Tuesday, March 14, 2017
Master of the feast
John 2:1-12
When the wine ran out, the servants must have panicked. Surely
some of the blame would fall on them. The humiliated master of the feast would
be looking for a scapegoat. When Mary comes to Jesus—was she a friend of the
master?—He almost seems to be smiling when He says, “What does this have to do
with Me?” But He can’t refuse His mother, and she trusts Him completely.

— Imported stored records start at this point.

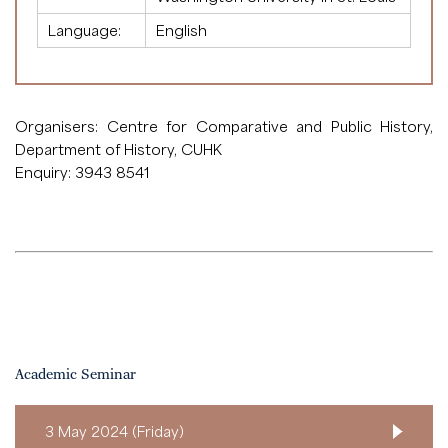
Language:
English
Organisers: Centre for Comparative and Public History,
Department of History, CUHK
Enquiry: 3943 8541
Academic Seminar
3 May 2024 (Friday)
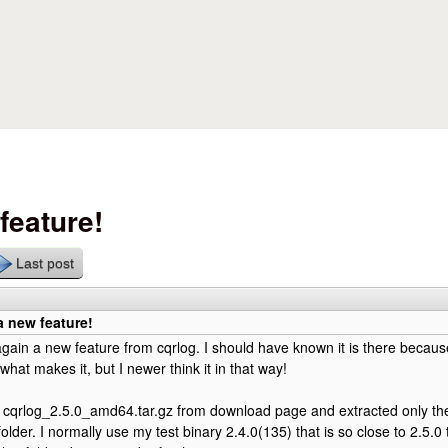
Skip to main content
feature!
Last post
 new feature!
ain a new feature from cqrlog. I should have known it is there becaus
what makes it, but I newer think it in that way!
cqrlog_2.5.0_amd64.tar.gz from download page and extracted only the "
folder. I normally use my test binary 2.4.0(135) that is so close to 2.5.0 t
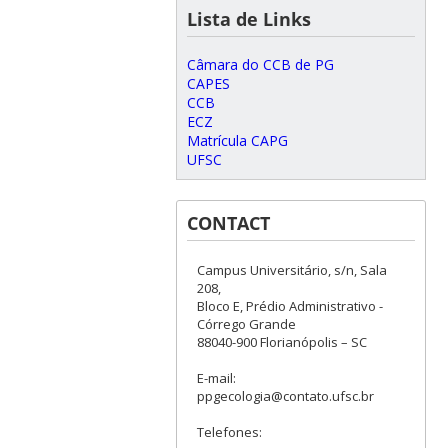
Lista de Links
Câmara do CCB de PG
CAPES
CCB
ECZ
Matrícula CAPG
UFSC
CONTACT
Campus Universitário, s/n, Sala
208,
Bloco E, Prédio Administrativo -
Córrego Grande
88040-900 Florianópolis – SC
E-mail:
ppgecologia@contato.ufsc.br
Telefones:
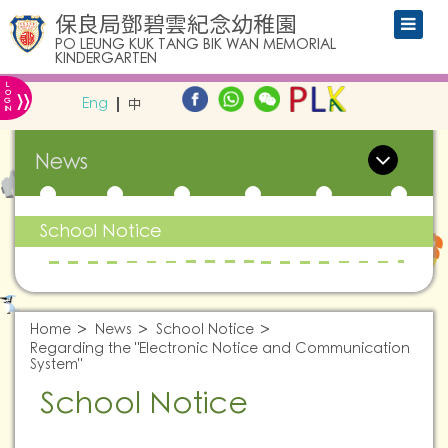
保良局鄧碧雲紀念幼稚園
PO LEUNG KUK TANG BIK WAN MEMORIAL
KINDERGARTEN
L
»
O
Eng
中
G
IN
News
School Notice
Home
News
School Notice
Regarding the "Electronic Notice and Communication
System"
School Notice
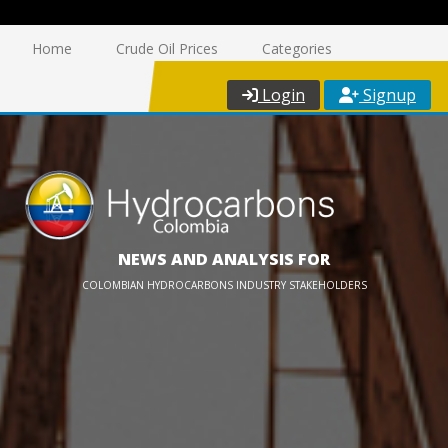
Home
Crude Oil Prices
Categories
Login
Signup
NEWS AND ANALYSIS FOR
COLOMBIAN HYDROCARBONS INDUSTRY STAKEHOLDERS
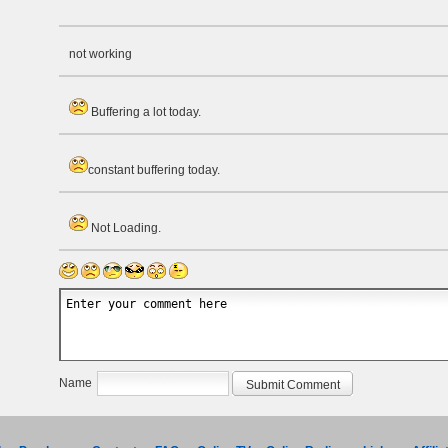
not working
Buffering a lot today.
constant buffering today.
Not Loading.
Name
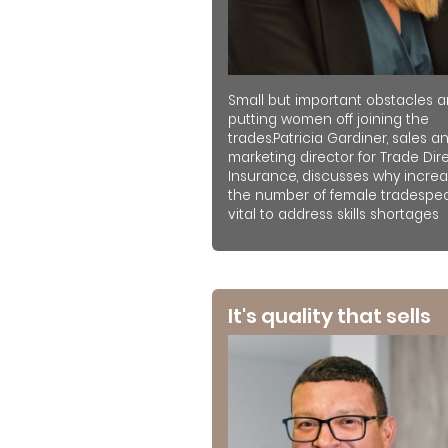
Small but important obstacles a
putting women off joining the
trades.Patricia Gardiner, sales a
marketing director for Trade Dir
Insurance, discusses why increa
the number of female tradespeo
vital to address skills shortages
It's quality that sells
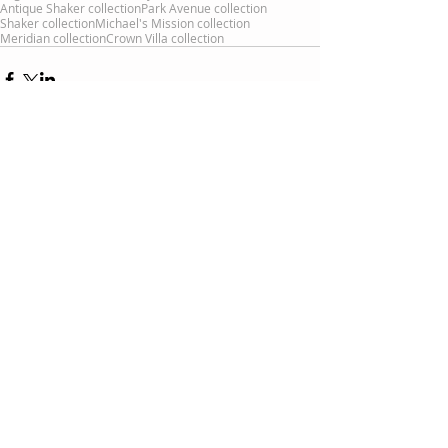
Antique Shaker collection
Park Avenue collection
Shaker collection
Michael's Mission collection
Meridian collection
Crown Villa collection
Comments
Write a comment...
Recent Posts
Can I get two-tone furniture?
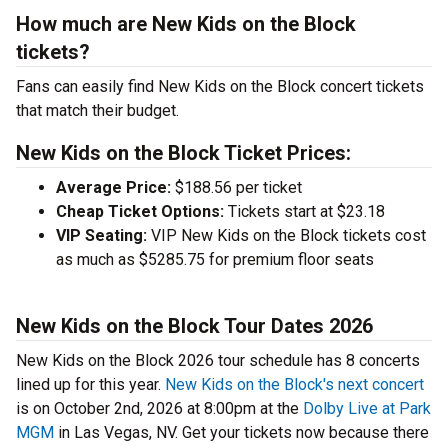
How much are New Kids on the Block
tickets?
Fans can easily find New Kids on the Block concert tickets
that match their budget.
New Kids on the Block Ticket Prices:
Average Price:
$188.56 per ticket
Cheap Ticket Options:
Tickets start at $23.18
VIP Seating:
VIP New Kids on the Block tickets cost
as much as $5285.75 for premium floor seats
New Kids on the Block Tour Dates 2026
New Kids on the Block 2026 tour schedule has 8 concerts
lined up for this year.
New Kids on the Block's next concert
is on October 2nd, 2026 at 8:00pm at the
Dolby Live at Park
MGM
in Las Vegas, NV. Get your tickets now because there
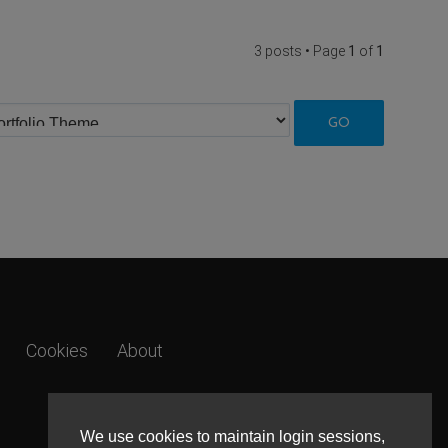
3 posts • Page
1
of
1
Cookies
About
We use cookies to maintain login sessions,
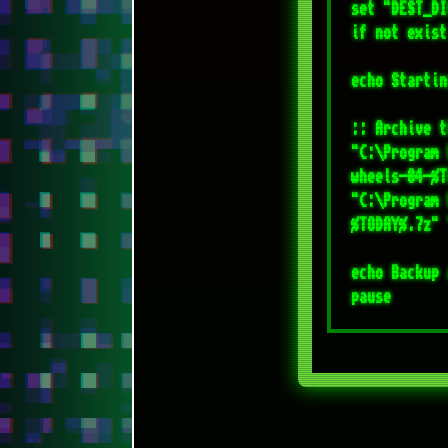
"C:\Program 
%TODAY%.7z" 
echo Backup 
[CONTACT ME]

The disciples must have wondered what He was up to, this man
they still barely knew. And what did the servants think as they labored to fill
the heavy jars with water, hauling bucket after bucket of something they didn’t
need? Why is He wasting our time? We
should be out looking for more wine. Who is this man, anyway? Their work
must have seemed futile. And yet they obeyed.
Were they frustrated? Resentful? Stressed and anxious?
Merely curious? As Jesus watched them work, was he grinning at them? Were they
compelled by His presence? Were they afraid? What was it about Him that
compelled them to do this?
We see only that they did as they were asked to do, whether
or not they obeyed willingly. And then, when He told them to take that water to
the master of the feast? Did they tremble as they did so? Did they laugh at his
lunacy? Did they sneak a sip along the way? (I would have.)
I imagine their knowing glances when the master tasted the
wine, assuming it came from the bridegroom. I wonder if they looked back at
Jesus and saw Him still grinning at them. Our
little secret. He showed Himself that day to be the true Mater of the
feast, though unseen.
And what that must have done for them, His making them a
part of His miracle. Suddenly they were no longer servants but confidants in a
wonderful plan, a joke almost, of the biggest blessing.
His disciples saw all. I wonder what they remembered later,
maybe feeling sometimes that their labors were futile, as they obeyed feeling
like not enough, like water poured
out, and then the Master, unseen, turned all their effort into the richest
wine.
Friday, March 3, 2017
A voice in the wilderness
From John 1
He stood in the river, vast sky stretching above him, the
water tugging at his knees. A wild man in the wilderness holding out hope. The
people came to him because here, at last, was a message; here, at last, was a
voice.
Sometimes the wilderness is desolate, the parched tangle of
the world crying out for what it has lost. Sometimes it is beauty, the upward
yearning of creation expanding our own souls. Most often it is both. And in the
wilderness we find space and silence. We find room for our lament.
In the wilderness a man spoke, and the people came. Walked
from the noise and distraction of their lives into the space where the message
found a voice. Crowded the riverbanks, stood at the edge of their suffering and
met hope. Here is where they began to make room for God, and here is where God found
them.
Jesus came to that wilderness, walked right into that river,
past the judges who hovered with arms crossed. He didn’t give a sermon or wow
everyone with a miracle. He simply waded in to be with his people, went down
into the water, opened Himself to receive God. He paved the way.
That’s what He does.
He comes to us. He finds us in the wilderness. In the stark, thirsty
places; in the still, lovely places. Sometimes He blazes up in the darkness
from a burning bush and turns our lives upside down. Sometimes He simply wades
in, holds out His hand, and calls us to join Him.
Sometimes you are forced into the wilderness. Sometimes you
flee there. Sometimes you simply go there because there is nowhere left to go. And
sometimes you live there for a while. You receive a message and you become a
voice calling, and the people come and find what they were looking for.
But first you have to find it for yourself.